大学生からお酒を飲み始めて酒乱の気が露呈して、お酒の当てや締めに油ものやラーメン食べて、みるみる大きくなって・・・。
石上君が小言言いながら甘やかすから、ドンドン歯止めが効かなくて、気が付いたら「あのサイズ」になってたのよね・・・。

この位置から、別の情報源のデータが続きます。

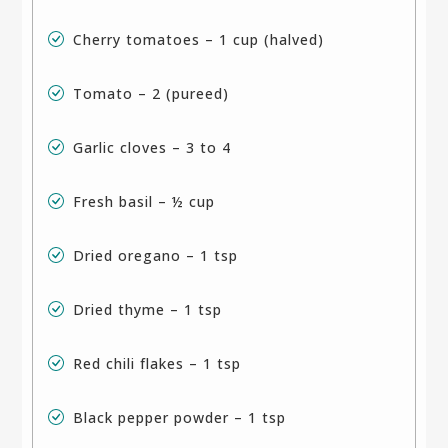
Cherry tomatoes – 1 cup (halved)
Tomato – 2 (pureed)
Garlic cloves – 3 to 4
Fresh basil – ½ cup
Dried oregano – 1 tsp
Dried thyme – 1 tsp
Red chili flakes – 1 tsp
Black pepper powder – 1 tsp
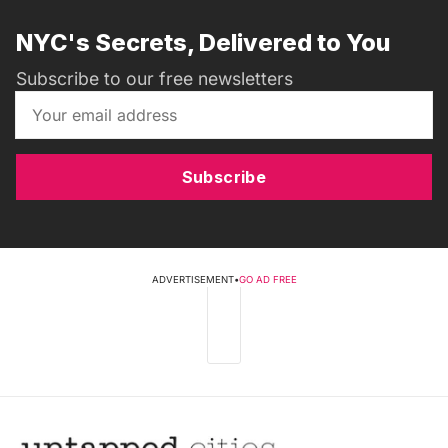
NYC's Secrets, Delivered to You
Subscribe to our free newsletters
Subscribe
ADVERTISEMENT
•
GO AD FREE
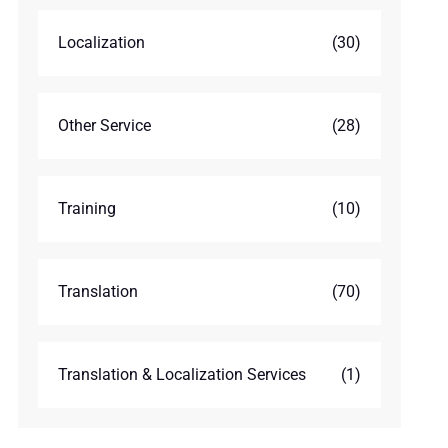
Localization
(30)
Other Service
(28)
Training
(10)
Translation
(70)
Translation & Localization Services
(1)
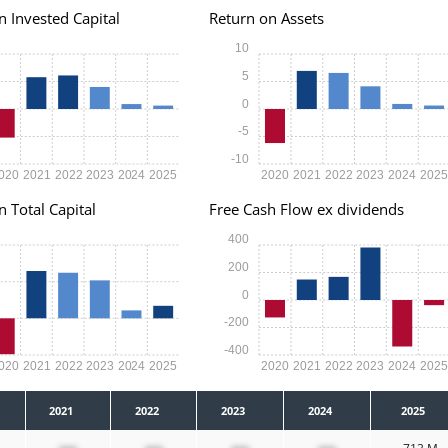
n Invested Capital
Return on Assets
10
5
0
-5
-10
020
2021
2022
2023
2024
2025
2020
2021
2022
2023
2024
202
n Total Capital
Free Cash Flow ex dividends
400
200
0
-200
-400
020
2021
2022
2023
2024
2025
2020
2021
2022
2023
2024
202
2021
2022
2023
2024
2025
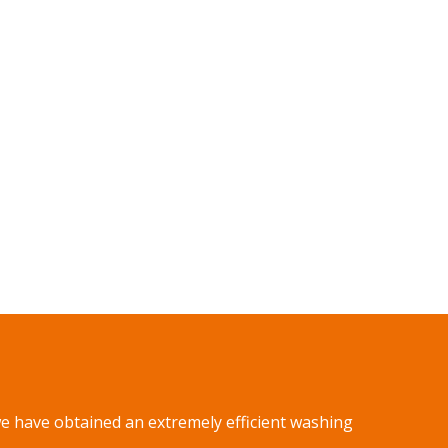
we have obtained an extremely efficient washing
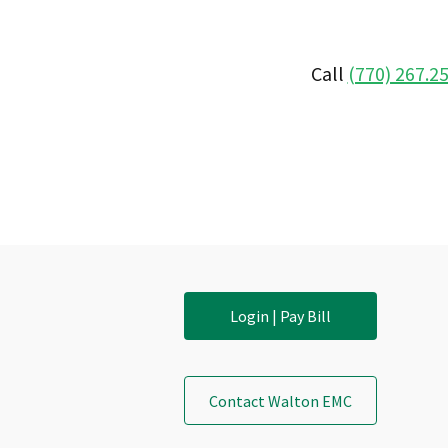
Call
(770) 267.2
Login | Pay Bill
Contact Walton EMC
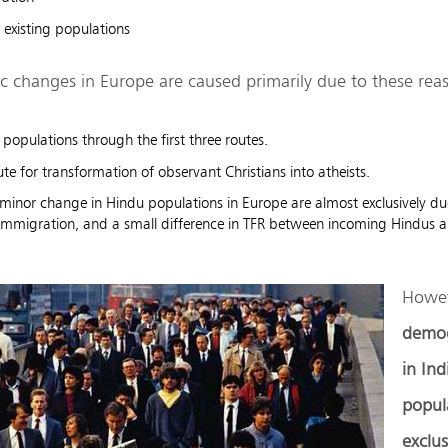
 existing populations
 changes in Europe are caused primarily due to these rea
 populations through the first three routes.
ute for transformation of observant Christians into atheists.
y minor change in Hindu populations in Europe are almost exclusively d
 immigration, and a small difference in TFR between incoming Hindus an
Howev
demog
in Ind
popula
exclus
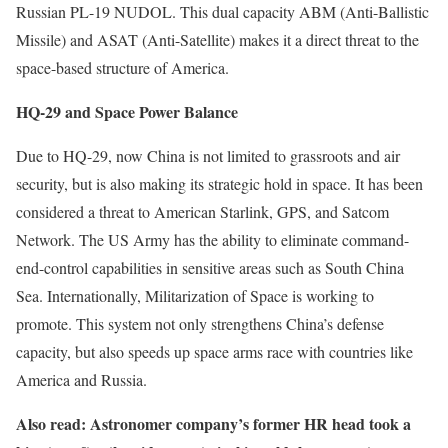
Russian PL-19 NUDOL. This dual capacity ABM (Anti-Ballistic
Missile) and ASAT (Anti-Satellite) makes it a direct threat to the
space-based structure of America.
HQ-29 and Space Power Balance
Due to HQ-29, now China is not limited to grassroots and air
security, but is also making its strategic hold in space. It has been
considered a threat to American Starlink, GPS, and Satcom
Network. The US Army has the ability to eliminate command-
end-control capabilities in sensitive areas such as South China
Sea. Internationally, Militarization of Space is working to
promote. This system not only strengthens China’s defense
capacity, but also speeds up space arms race with countries like
America and Russia.
Also read: Astronomer company’s former HR head took a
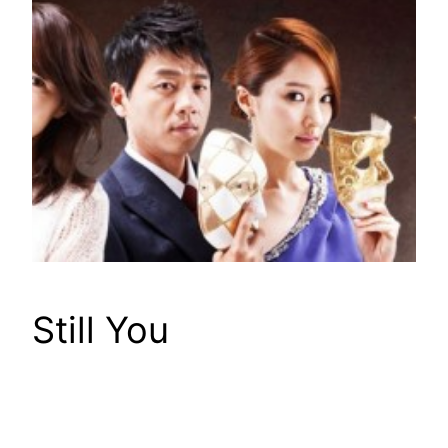
Still You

「アレ」に見慣れてたから、今まで伊井野さんだと気が付かなかった・・・。
黄色の腕章していたけど、他の風紀委員の子だと思ってたから・・・。」
などと、伊井野ミコ本人には聞かせられない・気付かせてはいけない事が頭を駆け巡っていた。
『四宮先輩?』
『かぐやさん?』
二人に声を掛けられて現実に戻る、かぐや。
『ごめんなさい、ちょっと考え事を、ね。
時間だから帰りましょう。』
本当に、人って変わるわよね。
ミコを見ながら、そう考えるかぐやだった。
───夜・かぐやの寝室
『残ったのは四人ですか。
むしろ、多かったぐらいですね。』
『・・・そう言われると、凄いスパルタみたいに聞こえるわね。
実際、そうみたいだけど・・・。
それに耐えさせられた私や貴女はどうなるのかしら・・・。』
『他の子は環境が違いますからね。
・・・私もクラスメイトと話してても時折そう感じますよ。』
『ため息しか出ない現実ね。』
今宵の早坂愛と二人だけの女子会は少し暗い話になっていた。
昼間の出来事だけでなく、最近食べ過ぎと案件が多く運動不足気味である。
為に、ヘルスメーターで嫌な現実を突き付けられて二人とも気が重く、今宵はお茶請け無しにしたのだ。
『サイクリングでもした方が良いかしら?
30キロも走れば1000カロリーぐらいは。』
『会長さん誘って、やってみますか?』
『多分、無理ね。
秋は稼げるからバイト増やすと言ってたから。』
『女二人でツーリングします?』
『そのまま、喫茶店に直行しそうな自分が見えるわ。』
『秋は新作増えますからね。』
実りはないが他愛のない雑談をしながら夜は更けていく。
愛には夏までは考えられない心落ち着く時間だ。
嫌な仕事は先に済ませてるので、かぐやとゆっくりくつろげるかけがえない時間になっている。